These follow a May 2018 independent assessment commissioned by the agency, which found that while stakeholders reported positive overall perceptions of the EAP and FDA’s role, there continue to be “pain points.” For instance, there continues to be confusion regarding program navigation, difficulties with multi-stakeholder coordination, and administrative burden.

These efforts also come in the wake of the federal and state Right to Try legislation, which have the potential to drive patients, doctors, and drug sponsors away from FDA’s established program. Whether these steps will be sufficient for the EAP to remain an attractive pathway for access to investigational products is yet to be seen. FDA previously attempted to improve the EAP process, but, as found in FDA’s assessment, physicians still reported significant administrative burden. According to the assessment, even with the streamlined form, an EAP application can average nearly 30 hours of non-reimbursable time. As access under the Right to Try laws requires little administrative effort, this may be an appealing option for healthcare providers, patients, and industry.
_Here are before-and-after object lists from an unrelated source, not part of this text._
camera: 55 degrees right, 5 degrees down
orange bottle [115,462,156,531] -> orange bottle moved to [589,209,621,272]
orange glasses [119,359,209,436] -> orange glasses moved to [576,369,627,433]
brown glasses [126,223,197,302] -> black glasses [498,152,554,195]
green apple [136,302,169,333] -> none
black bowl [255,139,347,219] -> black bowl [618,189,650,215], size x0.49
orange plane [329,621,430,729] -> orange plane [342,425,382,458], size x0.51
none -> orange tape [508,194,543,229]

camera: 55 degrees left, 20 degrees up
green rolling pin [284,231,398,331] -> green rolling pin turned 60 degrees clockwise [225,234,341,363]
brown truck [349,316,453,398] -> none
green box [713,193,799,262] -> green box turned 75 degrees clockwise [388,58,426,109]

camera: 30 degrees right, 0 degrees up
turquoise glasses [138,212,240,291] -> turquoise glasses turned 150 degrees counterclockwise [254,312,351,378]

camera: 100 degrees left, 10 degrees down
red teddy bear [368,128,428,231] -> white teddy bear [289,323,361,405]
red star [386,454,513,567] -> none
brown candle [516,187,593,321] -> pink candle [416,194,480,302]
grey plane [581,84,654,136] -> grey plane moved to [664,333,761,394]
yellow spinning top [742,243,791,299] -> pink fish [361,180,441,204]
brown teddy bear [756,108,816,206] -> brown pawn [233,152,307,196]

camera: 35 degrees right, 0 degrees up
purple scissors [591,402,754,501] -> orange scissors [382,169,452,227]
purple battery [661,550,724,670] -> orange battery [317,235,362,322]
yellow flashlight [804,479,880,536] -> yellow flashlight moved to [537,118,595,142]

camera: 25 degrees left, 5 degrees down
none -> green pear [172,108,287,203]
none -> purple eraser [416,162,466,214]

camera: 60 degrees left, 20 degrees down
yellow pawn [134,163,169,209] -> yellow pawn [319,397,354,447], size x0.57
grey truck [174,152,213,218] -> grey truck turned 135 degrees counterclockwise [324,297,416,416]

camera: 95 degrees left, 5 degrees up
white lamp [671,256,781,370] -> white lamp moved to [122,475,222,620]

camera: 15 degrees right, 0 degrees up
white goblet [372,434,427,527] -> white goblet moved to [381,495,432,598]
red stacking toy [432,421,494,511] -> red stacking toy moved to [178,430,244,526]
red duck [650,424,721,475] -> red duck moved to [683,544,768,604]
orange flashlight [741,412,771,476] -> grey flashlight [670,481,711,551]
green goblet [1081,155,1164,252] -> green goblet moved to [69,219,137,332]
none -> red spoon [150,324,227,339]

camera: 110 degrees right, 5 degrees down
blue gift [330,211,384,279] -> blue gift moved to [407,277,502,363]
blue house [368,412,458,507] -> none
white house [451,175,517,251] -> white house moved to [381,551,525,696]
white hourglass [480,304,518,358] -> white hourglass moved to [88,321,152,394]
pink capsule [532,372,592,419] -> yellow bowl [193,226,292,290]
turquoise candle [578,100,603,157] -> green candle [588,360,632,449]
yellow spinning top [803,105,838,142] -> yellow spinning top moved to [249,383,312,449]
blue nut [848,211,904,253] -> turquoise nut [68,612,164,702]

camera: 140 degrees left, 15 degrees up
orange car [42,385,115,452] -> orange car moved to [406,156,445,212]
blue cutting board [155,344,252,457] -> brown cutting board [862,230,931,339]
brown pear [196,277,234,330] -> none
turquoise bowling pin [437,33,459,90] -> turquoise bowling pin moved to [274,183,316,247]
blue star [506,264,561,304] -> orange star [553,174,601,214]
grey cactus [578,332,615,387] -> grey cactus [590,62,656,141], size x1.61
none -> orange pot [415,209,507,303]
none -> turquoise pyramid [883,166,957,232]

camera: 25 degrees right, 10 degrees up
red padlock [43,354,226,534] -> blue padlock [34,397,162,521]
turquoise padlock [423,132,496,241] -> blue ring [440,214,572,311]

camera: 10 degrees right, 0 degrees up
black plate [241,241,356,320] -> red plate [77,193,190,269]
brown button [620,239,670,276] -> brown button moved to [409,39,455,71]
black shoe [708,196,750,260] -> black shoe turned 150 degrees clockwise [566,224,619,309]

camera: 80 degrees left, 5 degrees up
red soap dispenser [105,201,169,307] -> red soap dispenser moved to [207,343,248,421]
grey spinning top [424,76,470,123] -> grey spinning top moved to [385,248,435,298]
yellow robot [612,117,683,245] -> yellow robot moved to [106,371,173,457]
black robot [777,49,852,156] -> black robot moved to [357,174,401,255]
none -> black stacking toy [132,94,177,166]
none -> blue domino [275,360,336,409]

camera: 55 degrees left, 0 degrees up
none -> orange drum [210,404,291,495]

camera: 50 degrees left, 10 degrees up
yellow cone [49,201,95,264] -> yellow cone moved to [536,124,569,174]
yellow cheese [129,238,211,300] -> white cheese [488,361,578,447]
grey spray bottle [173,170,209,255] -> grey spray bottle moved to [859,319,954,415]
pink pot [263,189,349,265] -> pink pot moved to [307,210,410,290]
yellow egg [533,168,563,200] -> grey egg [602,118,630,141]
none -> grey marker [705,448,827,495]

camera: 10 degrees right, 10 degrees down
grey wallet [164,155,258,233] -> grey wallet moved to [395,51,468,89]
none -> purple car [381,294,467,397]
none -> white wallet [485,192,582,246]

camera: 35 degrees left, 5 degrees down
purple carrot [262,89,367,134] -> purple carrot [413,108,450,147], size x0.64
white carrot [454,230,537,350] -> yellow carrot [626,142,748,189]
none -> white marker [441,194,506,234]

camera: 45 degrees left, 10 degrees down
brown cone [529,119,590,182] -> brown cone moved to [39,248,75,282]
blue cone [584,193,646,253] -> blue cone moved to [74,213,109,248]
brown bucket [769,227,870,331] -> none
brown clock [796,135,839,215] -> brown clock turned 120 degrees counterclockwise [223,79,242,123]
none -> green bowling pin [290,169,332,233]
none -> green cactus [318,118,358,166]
Administrative burden, however, is not the only factor that stakeholders should consider when contemplating treatment access to investigational drugs. For example:

  • Although Right to Try access may be less burdensome, EAPs may provide healthcare providers and industry with a level of comfort, as EAPs are approved by FDA.  Additionally, as reported by BioCentury, in 2019, FDA plans to take steps to streamline the single-patient application process for physicians and patients (more on this in a coming post).  
  • Moreover, while the Right to Try laws include liability protections that are not included in the EAP, these liability protections are not absolute and will vary from state to state
  • While on paper, the federal Right to Try law generally prohibits FDA from using clinical outcomes to delay or adversely impact product review or approval, this may not substantially differ from how FDA uses EAP information. In guidance, FDA previously stated that it views EAP data in context. While there have been some limited instances in which EAP data informed product labeling, according to FDA, EAP data has not prevented the approval of a drug candidate
  • Finally, there is still significant uncertainty concerning the federal Right to Try law, which passed less than a year ago, and, despite the establishment of an FDA Right to Try website, little public guidance is currently available.

As the EAP and Right to Try continue to evolve, stakeholders should continue to track this developing area. By example, as discussed by FDA Commissioner Scott Gottlieb and Richard Pazdur, the director of FDA’s Oncology Center of Excellence, in a BioCentury article, which we will analyze in a coming post, FDA aims to become significantly more involved in requests for expanded access in 2019 (including contacting drug company sponsors concerning providing investigational drug product for expanded access use).  In the meantime, when considering treatment use of investigational drugs, sponsors, healthcare providers, and patients should consider the pros and cons of both programs to determine which may best suit everyone’s needs.